Esperpento Zapatero
julio 5, 2008 | 5 Comentarios
La liberación de Ingrid Betancourt ilumina con diamantina precisión la inquietante erosión de la diplomacia gubernamental en las Américas.
Cuando España soporta un quinquenio de ostracismo, en Washington, la influencia cultural de México en los EE.UU. no tiene parangón posible en lengua española. La influencia de la Transición española, en México, muy poderosa, durante una larga década, se ha deshilachado sin dejar huella durable.
En el Caribe y Centroamérica, la complacencia diplomática hacia Castro y su gerontocracia priva a España de la ejemplaridad moral imprescindible para ejercer algún liderazgo cultural, sin otros recursos económicos que servir de engañoso señuelo para inmigrantes pobres, sometidos hoy al imperioso rigor de la disciplina europea.
En el Cono sur, el presidente Zapatero prefirió el caudillismo indigenista (Morales), el caudillismo populista revolucionario (Chávez), el populismo dinástico (familia Kirchner), artífices de la destrucción del proceso de integración suramericana, en detrimento del reformismo cauteloso (Bachelet), o el conservadurismo estricto (Uribe).
Las simpatías gubernamentales hacia Chávez (sospechosos de armar y financiar a las FARC) y Morales (modelo de todos los indigenistas hostiles al legado español) impedían a la diplomacia española participar de manera activa en alguna de las alternativas que trabajaban por la liberación de Ingrid Betancourt.
El presidente Zapatero no podía ejercer ninguna influencia visible, moral o política, para comprometerse en la vía negociadora, a muchas bandas, que ha defendido Nicolas Sarkozy. Al mismo tiempo, la hostilidad apenas velada de los círculos gubernamentales hacia el presidente Uribe, culpable de una solidaridad sin tacha con Washington, impedía apoyar la solución militar que finalmente ha triunfado.
La liberación y victoria, militar, política, moral, contra un ejército narcoterrorista, tiene una importancia histórica que va mucho más allá de las estrictas fronteras colombianas, o el caso ejemplar de Ingrid Betancourt.
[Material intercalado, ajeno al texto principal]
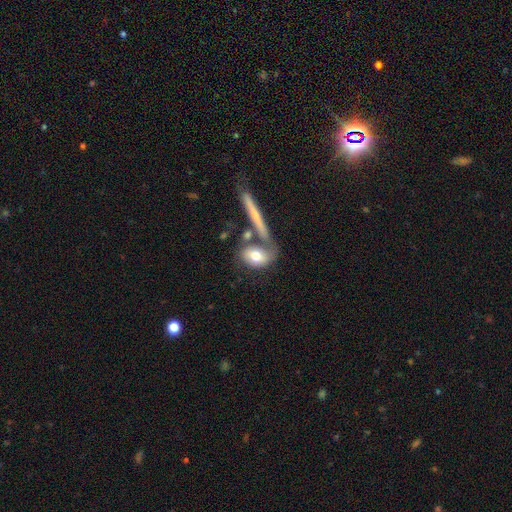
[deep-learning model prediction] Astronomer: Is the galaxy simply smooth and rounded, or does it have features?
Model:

La ausencia sonámbula de la diplomacia gubernamental en tal proceso refleja una imagen insignificante en un espejo cóncavo.
Comentarios
5 Comentarios

Buenas tardes a todos:
Quiño esto demuestra lo que llevo escribiendo desde hace tiempo, que este gobierno tiene amistades en vez de intereses y como señalas, este gobierno y por ende España, no pinta nada en el Cono Sur.
Saludos a todos.
Wallenstein,
Amistades, amistades… tampoco está muy claro ni son muy visibles esas posibles amistades cantantes y sonantes…
Q.-
Quiño este gobierno, a mi modesto entender, ha tenido multiples guiños hacia ciertos gobiernos, como se ha visto con Cuba y el reciente cambio de politica hacia la isla caribeña.
Saludos a todos.
Wallenstein, Robert,
… Wallenstein,
Creo que estaba claro.
Dicho eso… una cosa es hacer guiños a una señorita y otro ser “amigo”. Se pueden tener muchas simpatían, sin intimidad…
… Robert,
Esas cosas siempre son un poco complejas. La Ley del género es engañar al enemigo por todo los medios: incluso corrompiéndolo y traicionándolo, por supuesto. Un especialista militar español comentaba que, en verdad,Sun Tzu “podría estar orgulloso de Uribe“.